Search code examples
cpointersstrtok

using strtok to split one string more than once leads to an unexpected behavior


I faced a problem and I need someone to explain what's happening.

I am parsing a string like a=1&b=2&c=3 and I want to parse it to ["a=1","b=2","c=3"] and then split each x=y.

Here is the code:


#include <stdio.h>
#include <string.h>
#include <stdlib.h>

void f2(char *src)
{
    char *dest = (char *) calloc(strlen(src)+1,sizeof(char));    
   
    strcpy(dest,src); // I copy src to dest to guard src from being messed up with strtok

   // when I comment out the below line, src address doesn't change
   // but why is it changing the src address?
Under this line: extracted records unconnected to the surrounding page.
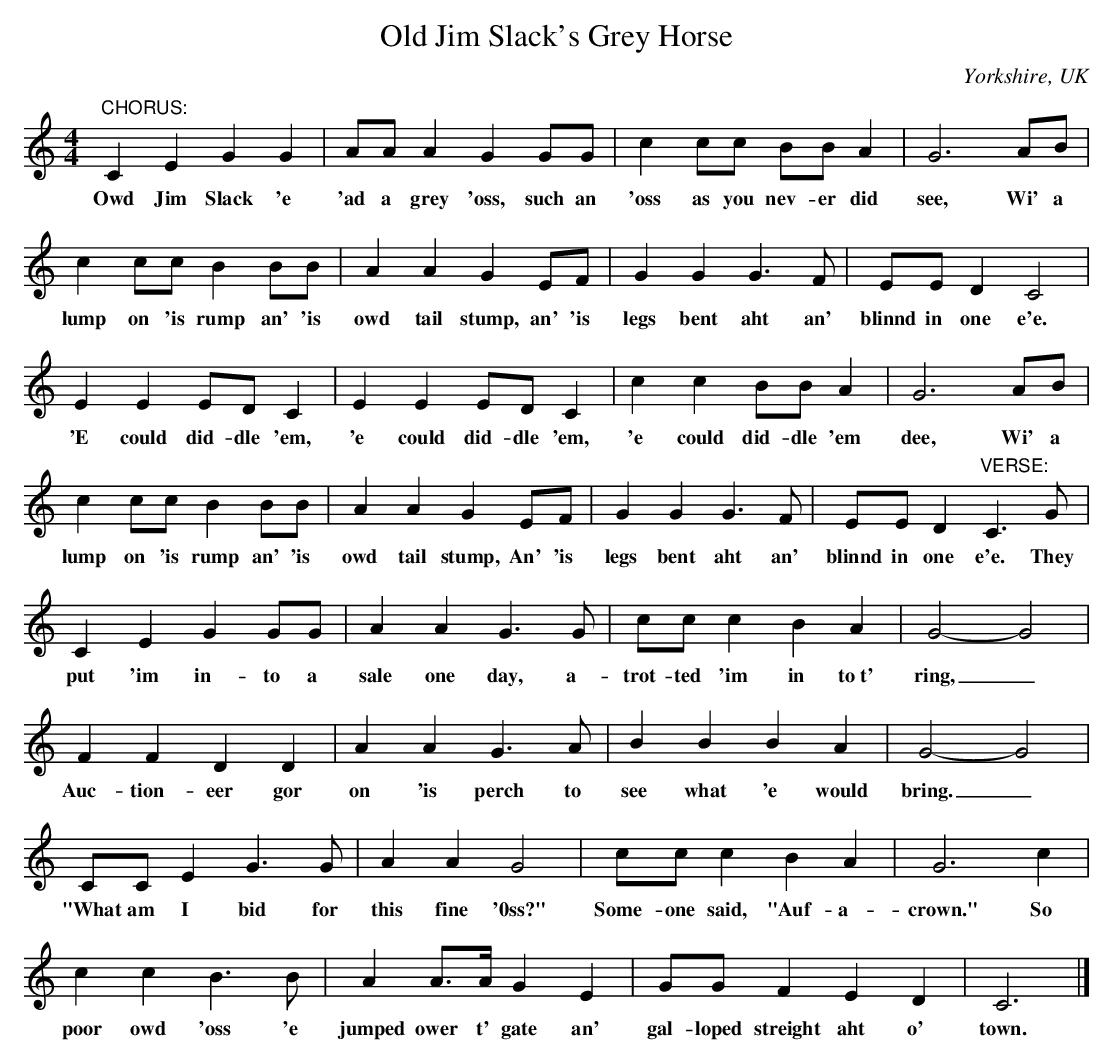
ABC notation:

X:1
T:Old Jim Slack's Grey Horse
O:Yorkshire, UK
M:4/4
L:1/4
K:C
"^CHORUS:"C E G G|A/A/ A G G/G/|c c/c/ B/B/ A|G3 A/B/|
w: Owd Jim Slack 'e 'ad a grey 'oss, such an 'oss as you nev- er did see, Wi' a
c c/c/ B B/B/|A A G E/F/|G G G3/2 F/|E/E/ D C2|
w: lump on 'is rump an' 'is owd tail stump, an' 'is legs bent aht an' blinnd in one e'e.
E E E/D/ C|E E E/D/ C|c c B/B/ A|G3 A/B/|
w: 'E could did- dle 'em, 'e could did- dle 'em, 'e could did- dle 'em dee, Wi' a
c c/c/ B B/B/|A A G E/F/|G G G3/2 F/|E/E/ D "^VERSE:"C3/2 G/|
w: lump on 'is rump an' 'is owd tail stump, An' 'is legs bent aht an' blinnd in one e'e. They
C E G G/G/|A A G3/2 G/|c/c/ c B A|G2- G2|
w: put 'im in- to a sale one day, a- trot- ted 'im in to~t' ring,_
F F D D|A A G3/2 A/|B B B A|G2- G2|
w: Auc- tion- eer gor on 'is perch to see what 'e would bring._
C/C/ E G3/2 G/|A A G2|c/c/ c B A|G3 c|
w: "What am I bid for this fine '0ss?" Some- one said, "Auf- a- crown." So
c c B3/2 B/|A A3/4A// G E|G/G/ F E D|C3|]
w: poor owd 'oss 'e jumped ower t' gate an' gal- loped streight aht o' town.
I have copied the src to dest!
    char *token = strtok(dest, "="); 
    printf("dest addr: %p token addr: %p \n",dest,token);
}
void f1(char *src)
{
    char *token = strtok(src, "&");
    while (token)
    {
        printf("src addr: %p ", token);
        f2(token);
        token = strtok(NULL, "&");
    }
} 

And the I run the code like :

TEST(CopyPointer, CopyStrTok)
{
    char str[]="a=1&b=2&c=3";
    f1(str);
}

Here is the result:

src addr: 0x7ffd4a00ec0c dest addr: 0x558a755d3350 token addr: 0x558a755d3350 // it's fine 
src addr: 0x558a755d3352 dest addr: 0x558a755d3370 token addr: 0x558a755d3370 
//               ^                         ^    
// now src addr is changed and it's pointing to the second character of dest

I can't explain why the src is manipulated by f2 while I have copied the src to another variable called dest?

Correction:

As mentioned in one of the answers, src address is not changed, just token address is changed!


Solution

  • The strtok function uses static internal data to keep track of where it is.
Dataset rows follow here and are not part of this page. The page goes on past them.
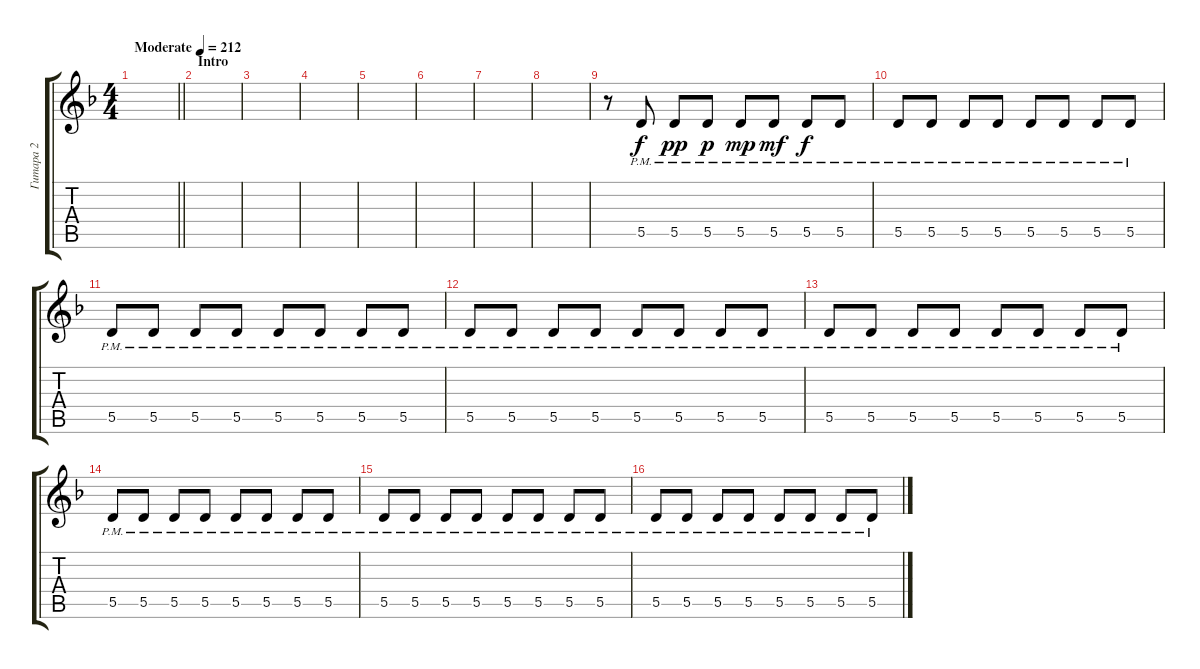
\track ("Гитара 2" "Гитара 2") {instrument distortionguitar}
\staff {score tabs}
\tuning (E4 B3 G3 D3 A2 E2) {hide}
\ts (4 4)
\tempo (212 "Moderate")
\clef g2
\barLineRight lightlight
\ks dminor
|
\section ("" "Intro")
|
|
|
|
|
|
|
r.8 5.5{pm}.8 5.5{pm}.8{dy pp} 5.5{pm}.8{dy p} 5.5{pm}.8{dy mp} 5.5{pm}.8{dy mf} 5.5{pm}.8{dy f} 5.5{pm}.8 |
5.5{pm}.8 5.5{pm}.8 5.5{pm}.8 5.5{pm}.8 5.5{pm}.8 5.5{pm}.8 5.5{pm}.8 5.5{pm}.8 |
5.5{pm}.8 5.5{pm}.8 5.5{pm}.8 5.5{pm}.8 5.5{pm}.8 5.5{pm}.8 5.5{pm}.8 5.5{pm}.8 |
5.5{pm}.8 5.5{pm}.8 5.5{pm}.8 5.5{pm}.8 5.5{pm}.8 5.5{pm}.8 5.5{pm}.8 5.5{pm}.8 |
5.5{pm}.8 5.5{pm}.8 5.5{pm}.8 5.5{pm}.8 5.5{pm}.8 5.5{pm}.8 5.5{pm}.8 5.5{pm}.8 |
5.5{pm}.8 5.5{pm}.8 5.5{pm}.8 5.5{pm}.8 5.5{pm}.8 5.5{pm}.8 5.5{pm}.8 5.5{pm}.8 |
5.5{pm}.8 5.5{pm}.8 5.5{pm}.8 5.5{pm}.8 5.5{pm}.8 5.5{pm}.8 5.5{pm}.8 5.5{pm}.8 |
5.5{pm}.8 5.5{pm}.8 5.5{pm}.8 5.5{pm}.8 5.5{pm}.8 5.5{pm}.8 5.5{pm}.8 5.5{pm}.8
    So when you call strtok in f1 it is associated with src in that function (which is the same as str in your test function), but when you call it again in f2 with dest as the first argument, it is now associated with dest in f2. Then when you call strtok again in f1 with NULL as the first argument, it's using an internal pointer to a member of dest which is no longer in scope. This triggers undefined behavior.

    If you want to use multiple levels of strtok, you should instead use strtok_r which allows the user to pass in an addition parameter to store its state.

    #include <stdio.h>
    #include <stdlib.h>
    #include <string.h>
    
    void f2(char *src)
    {
        char *p = NULL;
        char *token = strtok_r(src, "=", &p);
        printf("token a=%s\n", token);
        token = strtok_r(NULL, "=", &p);
        printf("token b=%s\n", token);
    }
    void f1(char *src)
    {
        char *p = NULL;
        char *token = strtok_r(src, "&", &p);
        while (token)
        {
            f2(token);
            token = strtok_r(NULL, "&", &p);
        }
    }
    
    int main()
    {
        char str[] = "a=1&b=2&c=3";
        f1(str);
        return 0;
    }
    

    Output:

    token a=a
    token b=1
    token a=b
    token b=2
    token a=c
    token b=3